Complex numbers are commonly used in power systems optimization problems, in particular, AC optimal power flow (OPF) problems. We have constraints of the form
$$p_{ij} + iq_{ij} = f(v_i,v_j),$$
where $p_{ij}$ and $q_{ij}$ are real-valued decision variables, $i=\sqrt{-1}$, $v_i$ and $v_j$ are complex-valued decision variables, and $f(\cdot)$ is a complex-valued function. Writing each $v_i$ as
$$v_i = |v_i|(\cos \theta_i + i\sin \theta_i),$$
where $|v_i|,\theta_i\in \mathbb{R}$,
and doing a lot of simplifying, we get a constraint of the form
$$p_{ij} + iq_{ij} = f_1(|v_i|,|v_j|,\theta_i,\theta_j) + if_2(|v_i|,|v_j|,\theta_i,\theta_j),$$
where $f_1(\cdot)$ and $f_2(\cdot)$ are real-valued functions.

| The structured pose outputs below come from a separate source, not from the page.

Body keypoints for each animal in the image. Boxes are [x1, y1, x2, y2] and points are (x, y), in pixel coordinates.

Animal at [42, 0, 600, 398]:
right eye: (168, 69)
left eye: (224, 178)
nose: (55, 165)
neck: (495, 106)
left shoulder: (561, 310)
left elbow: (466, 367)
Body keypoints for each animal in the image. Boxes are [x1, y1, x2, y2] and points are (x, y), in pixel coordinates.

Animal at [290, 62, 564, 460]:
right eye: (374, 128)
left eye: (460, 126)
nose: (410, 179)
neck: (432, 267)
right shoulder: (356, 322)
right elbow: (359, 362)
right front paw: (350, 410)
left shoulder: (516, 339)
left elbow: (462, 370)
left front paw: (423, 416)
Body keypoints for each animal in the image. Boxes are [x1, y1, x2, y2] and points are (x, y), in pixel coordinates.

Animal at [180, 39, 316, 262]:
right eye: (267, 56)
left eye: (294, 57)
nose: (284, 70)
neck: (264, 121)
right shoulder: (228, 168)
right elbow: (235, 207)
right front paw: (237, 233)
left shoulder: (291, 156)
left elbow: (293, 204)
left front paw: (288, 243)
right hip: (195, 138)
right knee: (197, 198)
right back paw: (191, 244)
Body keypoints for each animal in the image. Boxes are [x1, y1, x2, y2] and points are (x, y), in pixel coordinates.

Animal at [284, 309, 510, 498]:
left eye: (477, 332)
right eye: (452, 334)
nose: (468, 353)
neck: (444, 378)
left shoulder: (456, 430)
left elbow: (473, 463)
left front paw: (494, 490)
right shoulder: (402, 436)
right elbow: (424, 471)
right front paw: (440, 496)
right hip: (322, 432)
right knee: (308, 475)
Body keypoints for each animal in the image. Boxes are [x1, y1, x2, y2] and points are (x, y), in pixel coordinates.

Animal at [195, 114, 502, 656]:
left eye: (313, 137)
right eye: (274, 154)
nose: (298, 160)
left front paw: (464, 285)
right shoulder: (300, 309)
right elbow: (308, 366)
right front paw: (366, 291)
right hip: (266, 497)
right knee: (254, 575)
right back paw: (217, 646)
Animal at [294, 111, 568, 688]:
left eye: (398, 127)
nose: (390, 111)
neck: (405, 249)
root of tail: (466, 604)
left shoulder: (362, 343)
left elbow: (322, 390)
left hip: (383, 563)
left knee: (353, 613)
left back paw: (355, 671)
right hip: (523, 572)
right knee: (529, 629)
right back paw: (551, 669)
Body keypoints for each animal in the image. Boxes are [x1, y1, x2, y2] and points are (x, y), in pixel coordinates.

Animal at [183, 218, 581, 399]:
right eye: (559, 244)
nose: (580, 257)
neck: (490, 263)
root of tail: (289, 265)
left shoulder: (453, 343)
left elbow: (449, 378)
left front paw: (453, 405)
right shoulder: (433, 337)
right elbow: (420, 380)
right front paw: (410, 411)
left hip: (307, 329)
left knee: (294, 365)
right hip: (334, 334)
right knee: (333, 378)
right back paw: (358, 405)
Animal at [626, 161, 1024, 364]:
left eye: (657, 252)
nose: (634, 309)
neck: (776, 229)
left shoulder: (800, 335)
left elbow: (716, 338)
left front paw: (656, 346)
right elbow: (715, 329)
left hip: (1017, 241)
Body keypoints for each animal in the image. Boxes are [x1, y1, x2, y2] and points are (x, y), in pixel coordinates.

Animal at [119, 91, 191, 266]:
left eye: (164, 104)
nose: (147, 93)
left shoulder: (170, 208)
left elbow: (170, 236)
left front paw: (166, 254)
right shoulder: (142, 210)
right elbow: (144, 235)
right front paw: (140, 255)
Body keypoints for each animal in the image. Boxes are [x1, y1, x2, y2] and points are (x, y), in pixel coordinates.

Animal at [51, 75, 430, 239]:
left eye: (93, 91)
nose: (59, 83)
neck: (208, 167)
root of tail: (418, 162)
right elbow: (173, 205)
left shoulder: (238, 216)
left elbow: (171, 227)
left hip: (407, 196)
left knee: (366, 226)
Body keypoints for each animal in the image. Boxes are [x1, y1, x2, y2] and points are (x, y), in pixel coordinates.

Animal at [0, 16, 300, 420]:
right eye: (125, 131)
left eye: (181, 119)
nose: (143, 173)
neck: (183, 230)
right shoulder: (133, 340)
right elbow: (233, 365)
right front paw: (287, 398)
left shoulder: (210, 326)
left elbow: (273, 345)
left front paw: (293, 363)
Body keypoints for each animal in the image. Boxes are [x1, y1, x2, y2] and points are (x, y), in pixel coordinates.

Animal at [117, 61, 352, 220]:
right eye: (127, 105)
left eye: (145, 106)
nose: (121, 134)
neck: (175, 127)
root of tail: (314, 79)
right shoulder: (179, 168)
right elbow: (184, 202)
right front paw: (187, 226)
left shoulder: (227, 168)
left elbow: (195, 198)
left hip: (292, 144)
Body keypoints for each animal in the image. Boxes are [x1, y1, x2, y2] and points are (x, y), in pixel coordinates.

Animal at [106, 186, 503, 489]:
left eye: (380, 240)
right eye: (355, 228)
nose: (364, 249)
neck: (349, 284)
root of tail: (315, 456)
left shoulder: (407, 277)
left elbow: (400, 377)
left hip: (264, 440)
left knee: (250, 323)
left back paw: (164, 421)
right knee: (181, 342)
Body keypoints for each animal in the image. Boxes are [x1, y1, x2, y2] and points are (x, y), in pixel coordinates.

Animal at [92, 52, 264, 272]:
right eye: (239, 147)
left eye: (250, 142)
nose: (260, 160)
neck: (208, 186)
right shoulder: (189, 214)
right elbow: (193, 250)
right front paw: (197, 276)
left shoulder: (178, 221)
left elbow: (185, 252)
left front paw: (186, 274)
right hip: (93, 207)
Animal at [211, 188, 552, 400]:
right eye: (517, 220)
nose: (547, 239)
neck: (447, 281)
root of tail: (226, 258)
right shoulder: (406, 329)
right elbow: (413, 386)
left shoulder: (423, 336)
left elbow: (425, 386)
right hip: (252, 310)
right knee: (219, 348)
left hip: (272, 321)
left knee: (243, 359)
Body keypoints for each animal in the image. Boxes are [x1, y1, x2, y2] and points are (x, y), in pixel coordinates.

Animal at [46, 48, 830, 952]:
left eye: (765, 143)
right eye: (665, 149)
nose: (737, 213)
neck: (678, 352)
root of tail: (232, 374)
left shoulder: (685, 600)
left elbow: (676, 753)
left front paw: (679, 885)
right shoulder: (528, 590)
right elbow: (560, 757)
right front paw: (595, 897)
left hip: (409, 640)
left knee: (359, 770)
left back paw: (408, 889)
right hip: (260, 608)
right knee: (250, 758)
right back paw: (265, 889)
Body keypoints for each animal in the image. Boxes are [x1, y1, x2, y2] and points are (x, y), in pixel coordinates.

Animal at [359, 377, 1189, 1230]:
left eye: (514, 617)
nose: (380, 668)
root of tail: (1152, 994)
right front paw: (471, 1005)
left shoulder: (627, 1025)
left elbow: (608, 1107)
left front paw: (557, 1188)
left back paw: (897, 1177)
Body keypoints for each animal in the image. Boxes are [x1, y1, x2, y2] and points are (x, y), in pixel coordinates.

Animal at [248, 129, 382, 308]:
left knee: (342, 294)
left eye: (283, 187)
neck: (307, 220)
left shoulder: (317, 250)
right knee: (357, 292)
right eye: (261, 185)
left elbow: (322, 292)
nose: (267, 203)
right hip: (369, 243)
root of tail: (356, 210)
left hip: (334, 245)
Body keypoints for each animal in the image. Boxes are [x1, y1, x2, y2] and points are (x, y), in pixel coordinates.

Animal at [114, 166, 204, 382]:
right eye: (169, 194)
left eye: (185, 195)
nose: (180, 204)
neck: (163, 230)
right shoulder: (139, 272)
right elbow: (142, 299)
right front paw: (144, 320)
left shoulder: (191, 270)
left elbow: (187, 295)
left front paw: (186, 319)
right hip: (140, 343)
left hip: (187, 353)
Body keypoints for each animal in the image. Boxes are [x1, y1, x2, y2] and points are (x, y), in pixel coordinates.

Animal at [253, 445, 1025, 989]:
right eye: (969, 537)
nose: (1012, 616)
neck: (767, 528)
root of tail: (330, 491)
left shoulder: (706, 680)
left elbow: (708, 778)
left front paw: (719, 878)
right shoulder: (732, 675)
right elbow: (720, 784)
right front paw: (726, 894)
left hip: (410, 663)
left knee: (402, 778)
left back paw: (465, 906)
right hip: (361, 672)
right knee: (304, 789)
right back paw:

The typical approach is then to decompose the complex constraints into two real-valued constraints:
$$\begin{align}
p_{ij} & = f_1(|v_i|,|v_j|,\theta_i,\theta_j) \\
q_{ij} & = f_2(|v_i|,|v_j|,\theta_i,\theta_j).
\end{align}$$
The functions $f_1$ and $f_2$ are nonconvex, so a lot of the research in OPF problems is on convexifying or approximating these constraints.
But the main point here is just that each complex constraint gets rewritten as a pair of constraints that have only real-valued parameters and decision variables. I'm curious as to whether the same approach is used in other optimization problems that involve complex numbers.
Also, the objective function is real-valued, although it can be a function of complex decision variables.